- [TASK OBJECTIVE]: From the line containing "posicion_total, '18: 12 -> 10" down to the final line of the entries below, return each line exactly and drop the pictures.

Content revision data

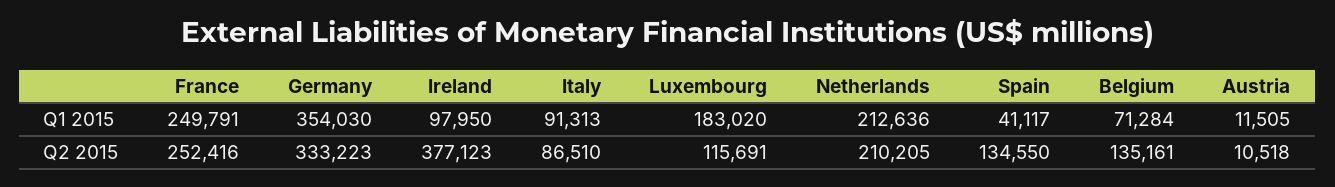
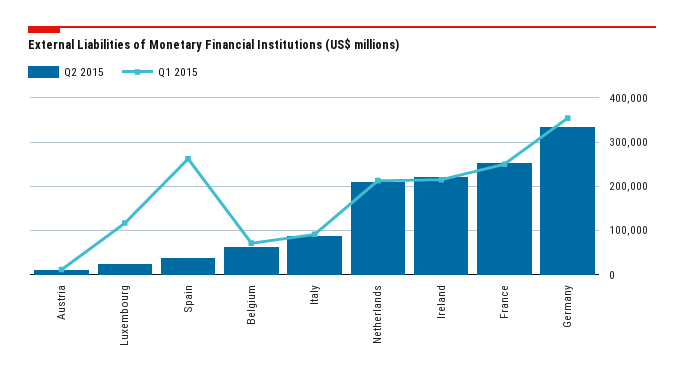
Q1 2015, Ireland: 97950 -> 220000
Q1 2015, Luxembourg: 183020 -> 120000
Q1 2015, Spain: 41117 -> 260000
Q2 2015, Ireland: 377123 -> 220000
Q2 2015, Luxembourg: 115691 -> 20000
Q2 2015, Spain: 134550 -> 40000
Q2 2015, Belgium: 135161 -> 60000

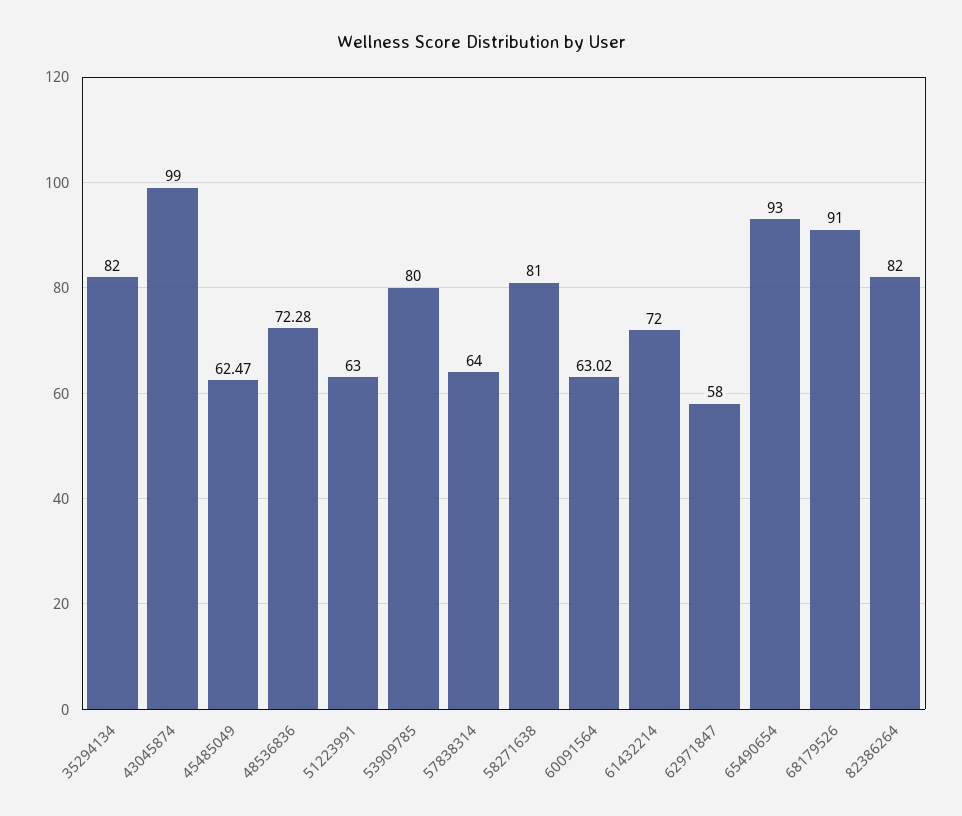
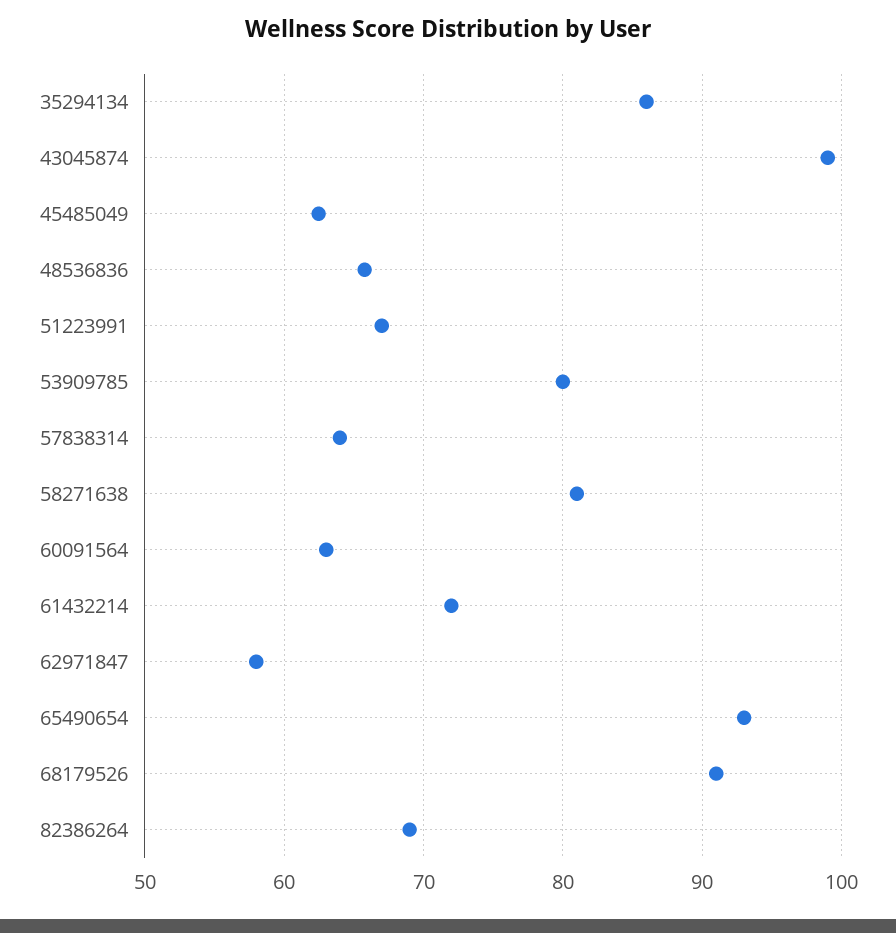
35294134: 82 -> 86
48536836: 72.28 -> 66
51223991: 63 -> 67
82386264: 82 -> 69

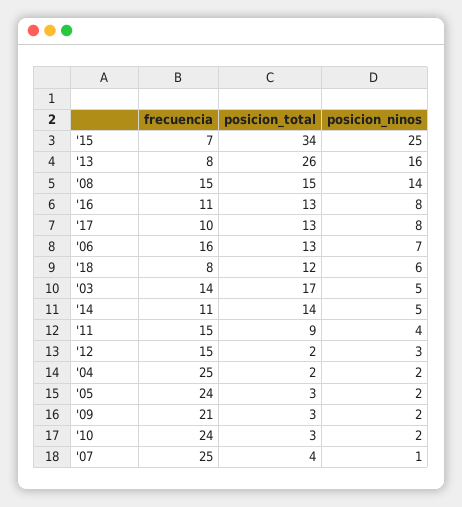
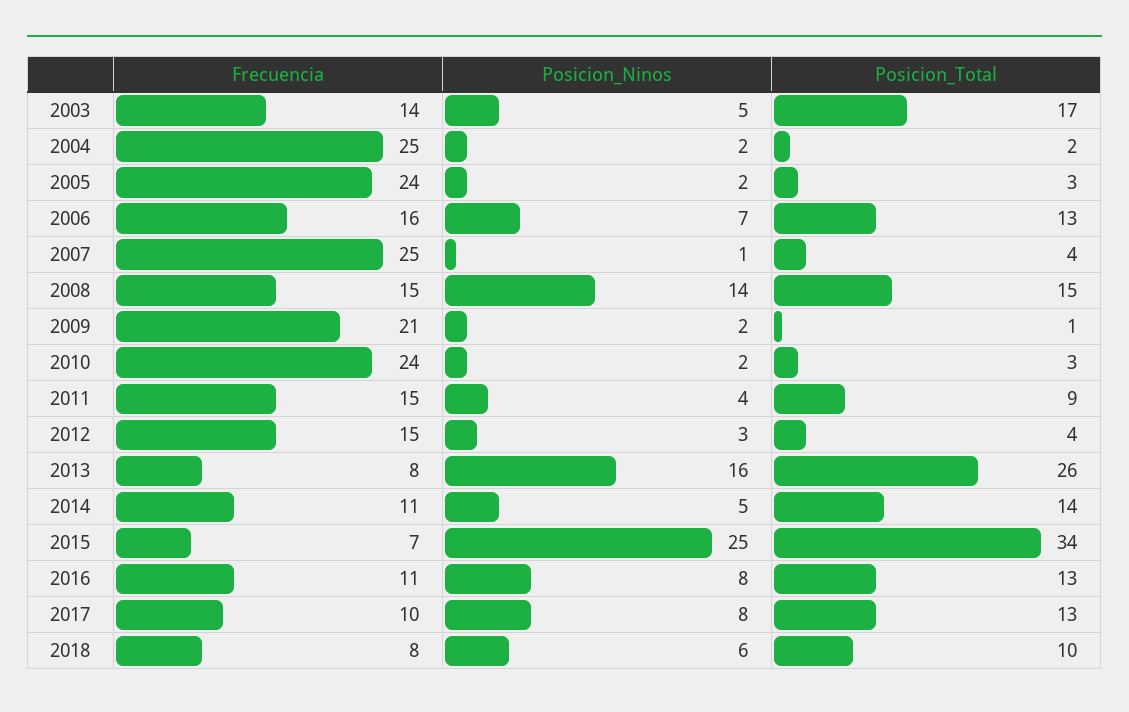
posicion_total, '18: 12 -> 10
posicion_total, '12: 2 -> 4
posicion_total, '09: 3 -> 1

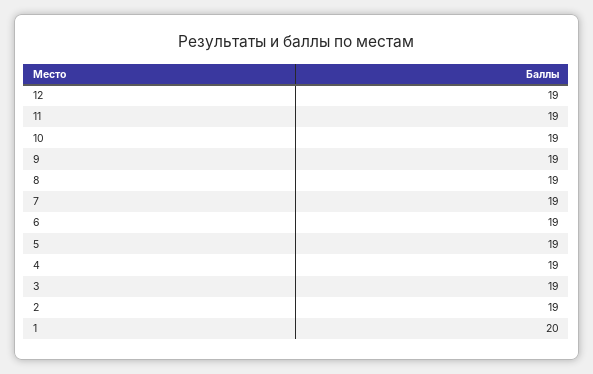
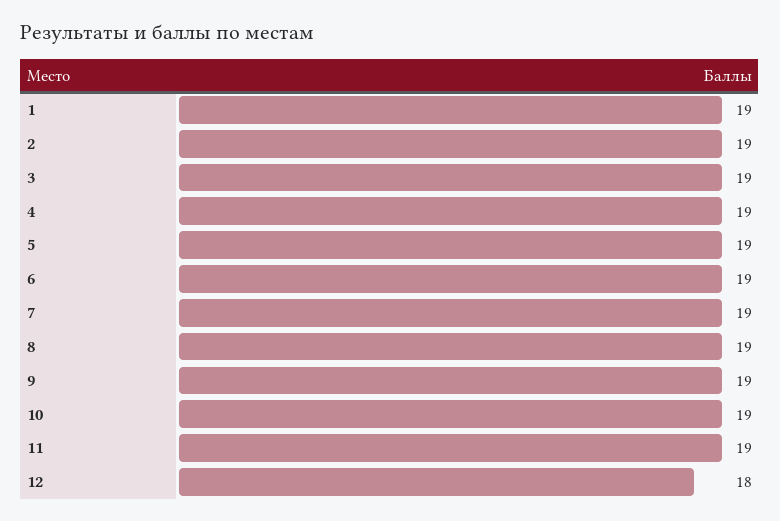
12: 19 -> 18
1: 20 -> 19

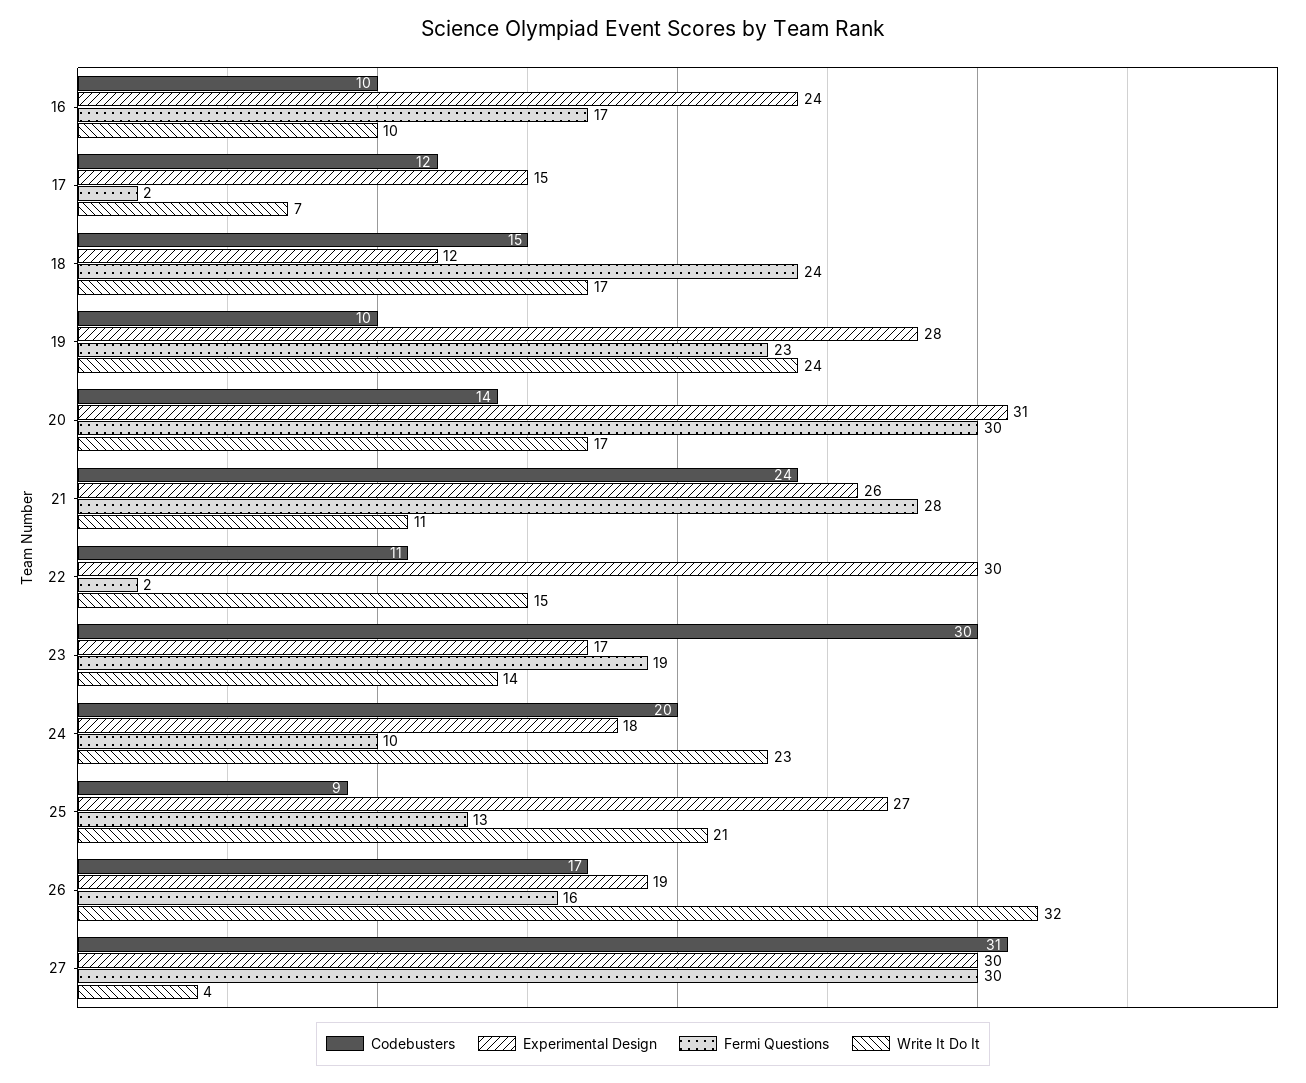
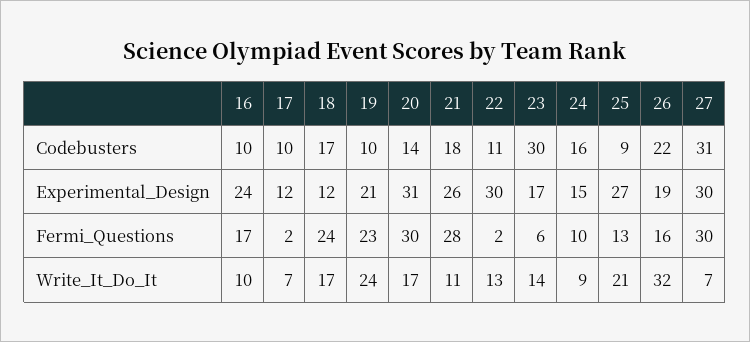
Codebusters, 17: 12 -> 10
Experimental Design, 17: 15 -> 12
Codebusters, 18: 15 -> 17
Experimental Design, 19: 28 -> 21
Codebusters, 21: 24 -> 18
Write It Do It, 22: 15 -> 13
Fermi Questions, 23: 19 -> 6
Codebusters, 24: 20 -> 16
Experimental Design, 24: 18 -> 15
Write It Do It, 24: 23 -> 9
Codebusters, 26: 17 -> 22
Write It Do It, 27: 4 -> 7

- [ANSWER TO THIS PROBLEM]:
posicion_total, '18: 12 -> 10
posicion_total, '12: 2 -> 4
posicion_total, '09: 3 -> 1

12: 19 -> 18
1: 20 -> 19

Codebusters, 17: 12 -> 10
Experimental Design, 17: 15 -> 12
Codebusters, 18: 15 -> 17
Experimental Design, 19: 28 -> 21
Codebusters, 21: 24 -> 18
Write It Do It, 22: 15 -> 13
Fermi Questions, 23: 19 -> 6
Codebusters, 24: 20 -> 16
Experimental Design, 24: 18 -> 15
Write It Do It, 24: 23 -> 9
Codebusters, 26: 17 -> 22
Write It Do It, 27: 4 -> 7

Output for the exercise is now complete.